The idea for the film began about 14 years ago, when she was planning a road trip from Toronto with stops in Nashville and Memphis, Tenn., and Tupelo, Miss., the birthplace of Elvis Presley. While she was on the Internet mapping out points of interest, she found information about the Louisiana State prison, which she’d heard little about previously.

“Some recordings came up from Angola, from the 20s, the 30s, 40s, and it was fascinating,” she said, noting folk and blues singers such as Huddie Ledbetter (“Lead Belly”), “Hogman Maxey” and Robert Pete Williams were incarcerated there.

“These were done with somebody holding the mic up. These recordings were just, like, raw. It was absolutely fascinating.”

While cruising along Highway 61 on her trip, Chiarelli spotted a sign that read: Angola-Louisiana State Penitentiary turn right.

“I tell you honestly, I never planned any of it. There was never a plan to go there.”

On a whim, she pulled into a gas station and asked if she could use the phone to call the penitentiary.

“The gal behind the counter knew the number by heart because her boyfriend was in there,” said Chiarelli.

She told one of the female wardens who she was, that she was currently on a blues pilgrimage, asked for permission to go to the prison, and was granted access.

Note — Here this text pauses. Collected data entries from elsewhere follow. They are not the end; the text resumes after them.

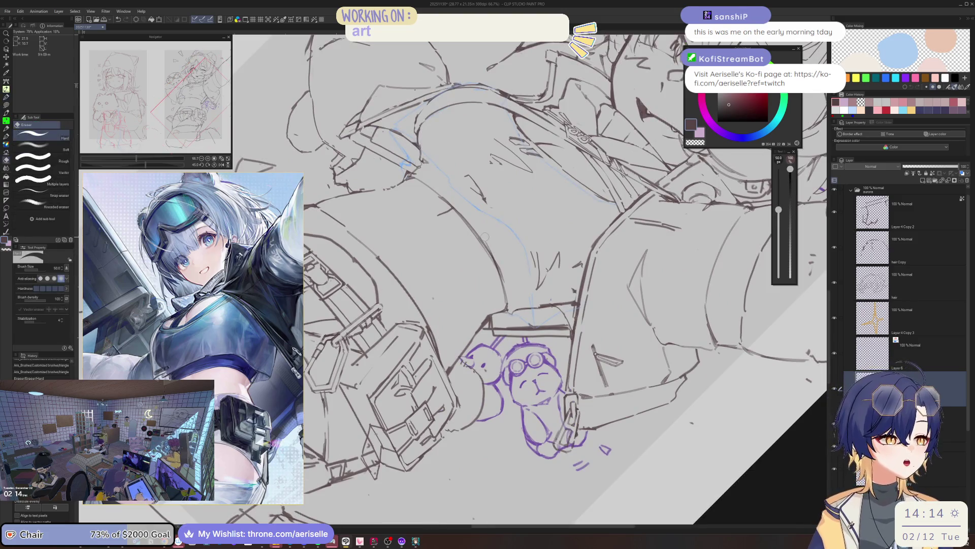
{"action": "left_click_drag", "start_coordinate": [503, 239], "coordinate": [488, 274]}
{"action": "key", "text": "ctrl+plus"}
{"action": "key", "text": "ctrl+plus"}
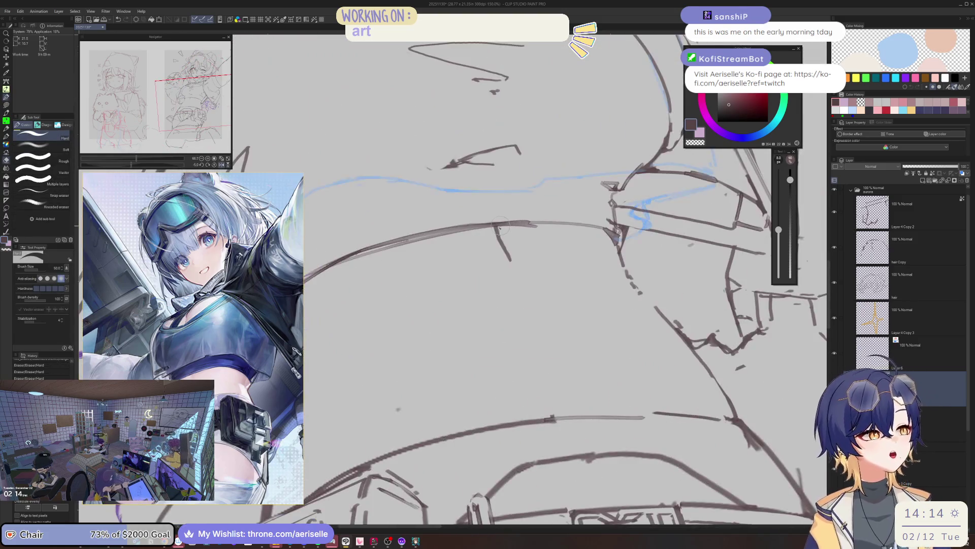
{"action": "key", "text": "ctrl+plus"}
{"action": "key", "text": "p"}
Step: Ink short strokes near the hand and pouch and along the arm outline
{"action": "key", "text": "e"}
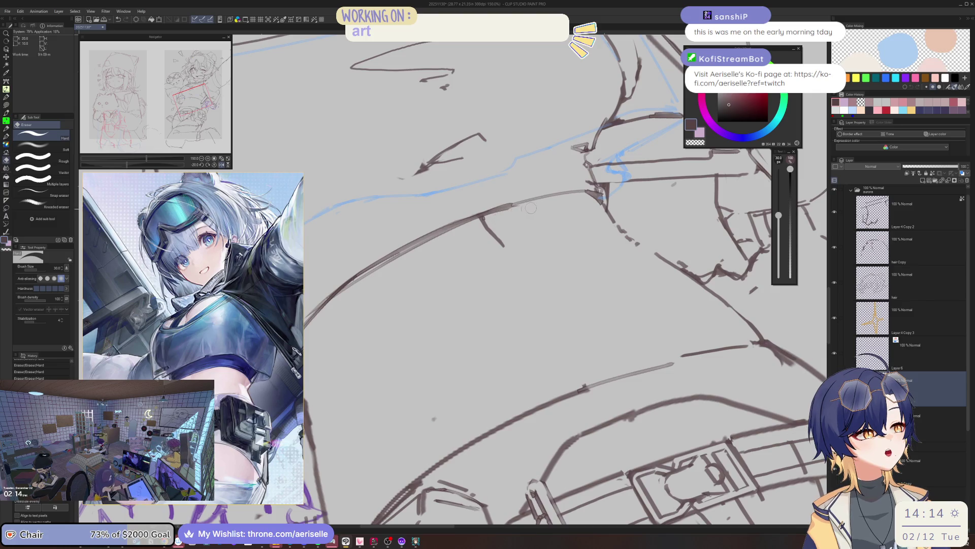
{"action": "key", "text": "ctrl+minus"}
{"action": "key", "text": "ctrl+plus"}
{"action": "key", "text": "minus"}
{"action": "key", "text": "minus"}
{"action": "key", "text": "minus"}
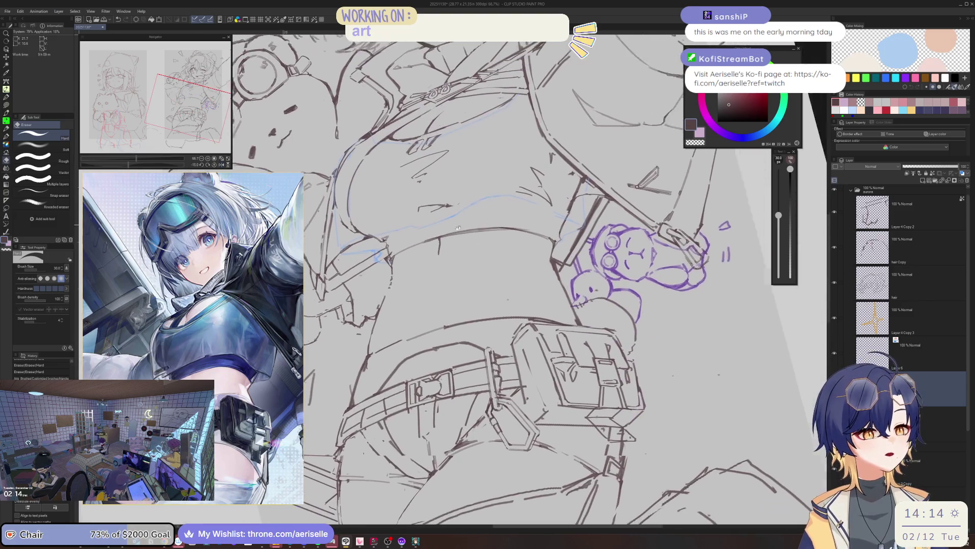
{"action": "key", "text": "p"}
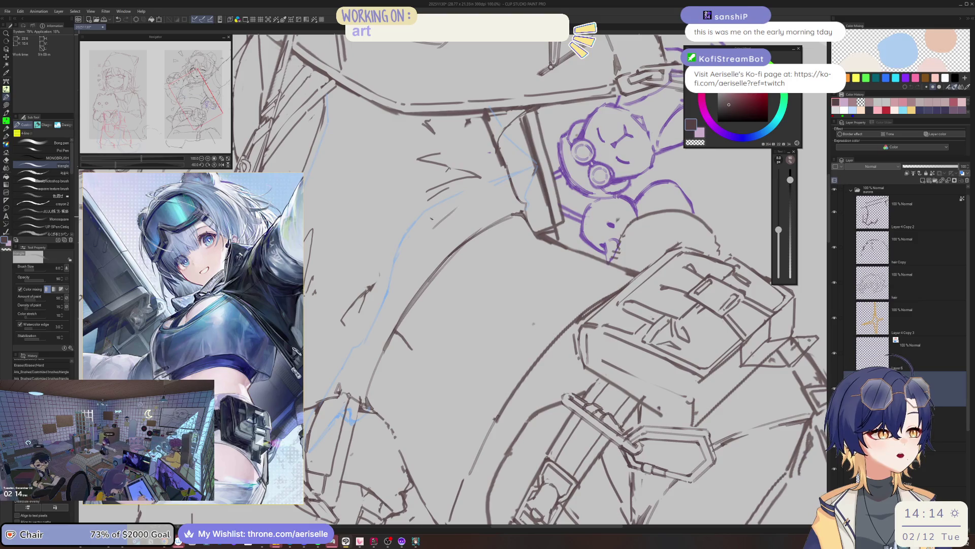
{"action": "left_click_drag", "start_coordinate": [453, 194], "coordinate": [430, 227]}
{"action": "key", "text": "ctrl+minus"}
{"action": "key", "text": "ctrl+minus"}
{"action": "key", "text": "asciicircum"}
{"action": "key", "text": "asciicircum"}
{"action": "key", "text": "asciicircum"}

“She drove me around. It was 18,000 acres. It’s the size of Manhattan, roughly,” said Chiarelli. “It’s bordered on three sides by the Mississippi River and it’s an actual farm. In those days, if you can imagine, the guys still wore the stripes.”

The warden took her to the cell block where Lead Belly had been incarcerated, and where the prison used to house female prisoners. She also learned the penitentiary site was once a plantation.

“I just found the whole place really haunting,” said Chiarelli. “There’s just this vibration. All the suffering that’s happened on this land.”

About 10 years later, she submitted a proposal to hold a concert at the prison. The warden told her they’d received many proposals, including some from famous performers, and many of them were rejected.

After giving her proposal the go-ahead, Chiarelli suggested to the warden that meeting some of the musically inclined inmates and performing a concert with them would be more interesting for everybody.

Chiarelli said she had to work hard to earn their trust. She shared how she grew up in a poor family and experienced difficult times as she began her musical career, and offered a personal testimony to music’s transformational power in her life.

“They were a little skeptical and then I got up and sang with them … and sort of won them over,” she said.

When the warden told her a concert involving the inmates had never happened before, Chiarelli suggested making a movie about the experience. She contacted film director Bruce McDonald, who had used her song, Have You Seen My Shoes? in his film Roadkill. When McDonald agreed to work on the film, everything fell into place.

Chiarelli said because so many of the inmates were African Americans who were born in the south, they were rooted in blues music. Because most were raised among impoverished conditions and had experienced social injustice, they could relate to the pained lyrical expression and suffering found in the blues.

“What it did for me, was (give me) an incredible opening of the heart,” she said. “In working with these guys, it’s not always bad people that do bad things. Because of where they come from, because of where they are socially, because of what’s going on, they get into situations.”

Chiarelli said the film’s theme is about compassion and forgiveness, enveloped in music, for both herself and for the prisoners.

When they realized that Chiarelli viewed them as musicians and as people, and not as monsters, she said it gave them a sense of dignity.

“It gave them a sense of pride and a sense of purpose and a sense that maybe somebody’s listening,” she said. “We gave them a chance to tell their story if they wanted. I think for whatever time, it gave them a sense of hope and happiness, and the joy that they felt in performing.”

Both the Friday and Saturday shows are sold out. Tickets are still available for Sunday and are $40. They are available by calling 250-490-9012. Showtime is 8 p.m.